A total of 49 deputies out of 50 of those present in the City Council’s session hall voted for the decision to hold the referendum. The public vote will take place on March 16, on the same day that the Autonomous Ukrainian Republic of Crimea will hold a similar referendum of its own.
The questions for the residents of Sevastopol include two questions put to the Crimean referendum. In all, voters in Sevastopol will have to answer three questions:
1) Do you support the accession of the city of Sevastopol to the Russian Federation as its constituent member?
2) Do you support reunification of Crimea with Russia as a constituent member of the Russian Federation?
3) Do you support the reinstatement of the 1992 Constitution of the Republic of Crimea and Crimea’s status as part of Ukraine?
When Sevastopol Mayor Alexei Chaly went out to those who gathered in front of the building, the residents greeted him with ovations and shouts “Sevastopol, Crimea, Russia!”
“We’ve been waiting for it for 23 years,” Chaly told the residents, some of whom were waving Russian and Sevastopol flags.
Cossacks and militia units ensured order at the rally.
Sevastopol is a city on the Crimean Peninsula which is not part of the Autonomous Republic of Crimea but has the status of a national significance city in Ukraine.
Ukraine’s legitimate president, Viktor Yanukovich, was ousted in a violent uprising in February. He fled Ukraine. The Ukrainian unicameral parliament, the Verkhovna Rada, appointed an interim head of state, set early presidential elections and approved a new government, which Crimea does not recognize.
Russia does not recognize the new Ukrainian authorities either. President Vladimir Putin told journalists Tuesday the recent developments in Ukraine were “an anti-constitutional coup.” Putin added that Yanukovich remained the only legitimate Ukrainian president, and added that Ukraine's parliament was “partially” legitimate.
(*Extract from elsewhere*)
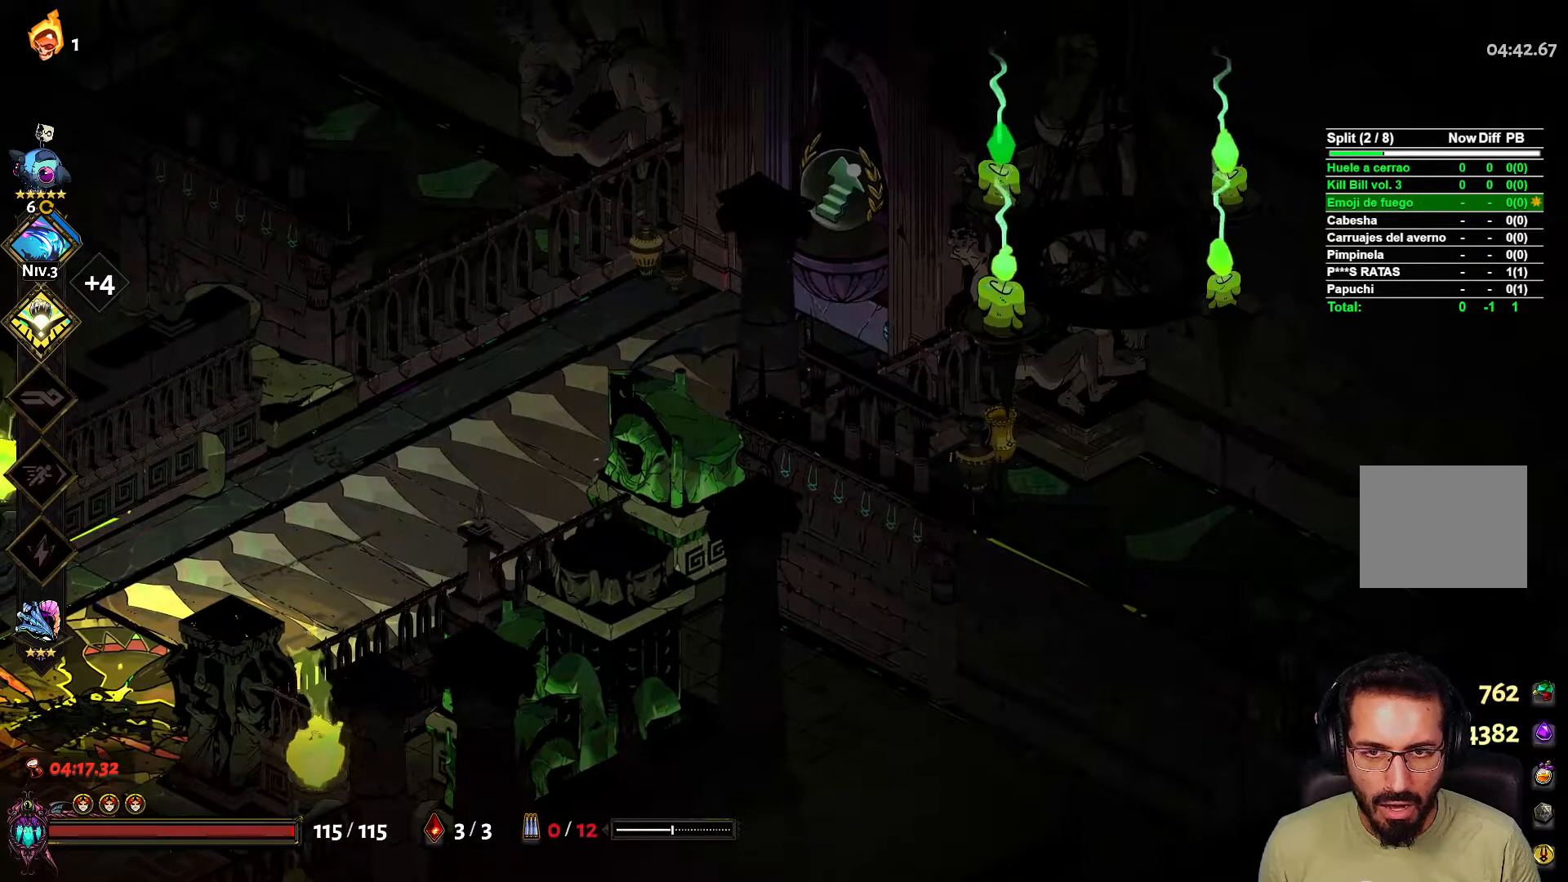
{"buttons": [], "left_stick": "right", "right_stick": "center", "events": [[17, "left_stick", "up"], [200, "left_stick", "center"], [250, "left_stick", "down"], [383, "left_stick", "down-right"], [483, "left_stick", "right"]]}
Russia leases from Ukraine a naval base in the port of Sevastopol and has its Black Sea Fleet deployed there.
The upper house of Russia’s parliament, the Federation Council, on March 1 authorized the use of Russia’s armed forces in Ukraine “until the situation normalizes” in the country. During Tuesday’s press conference, Putin said that “so far, there is no need” to use the Russian armed forces in Ukraine.
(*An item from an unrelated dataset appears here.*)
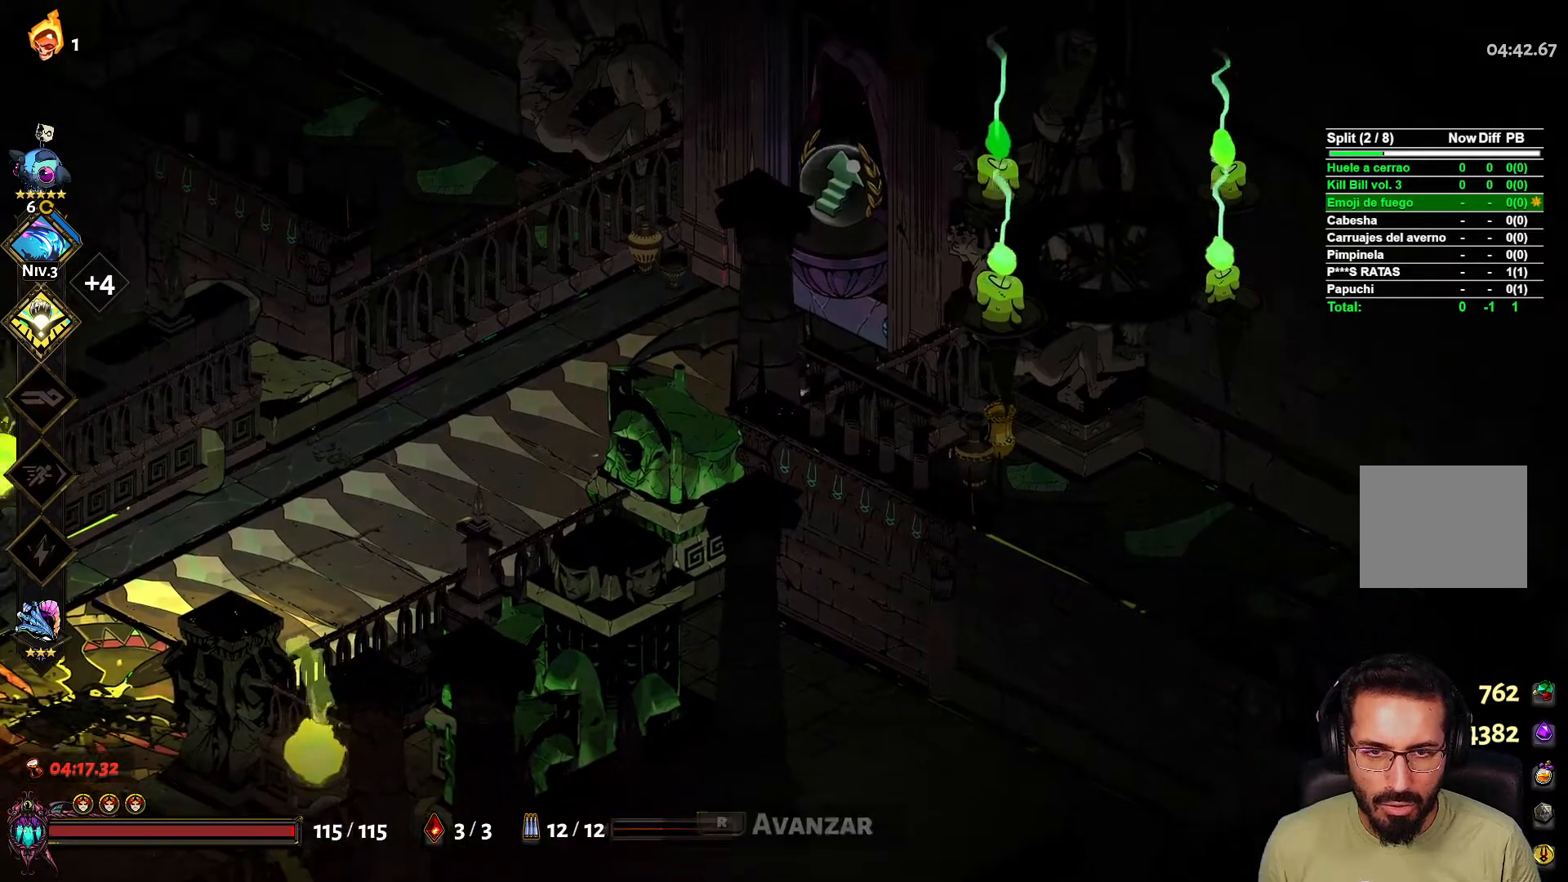
{"buttons": ["Y"], "left_stick": "center", "right_stick": "center", "events": [[150, "X", "down"], [317, "X", "up"], [450, "left_stick", "center"], [483, "Y", "down"]]}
Russia’s ambassador to the UN, Vitaly Churkin, recently said Yanukovich had written a letter to Putin dated March 1 asking him to use Russia’s armed forces in Ukraine “to reinstate legality, peace, law and order, stability and protect the Ukrainian population.”
Crimea used to be part of Russia until 1954, when First Secretary of the Soviet Union’s Communist Party’s Central Committee, Nikita Khrushchev, transferred it to the jurisdiction of the Ukrainian Soviet Socialist Republic. In 1991, with the collapse of the Soviet Union, Crimea became part of newly independent Ukraine.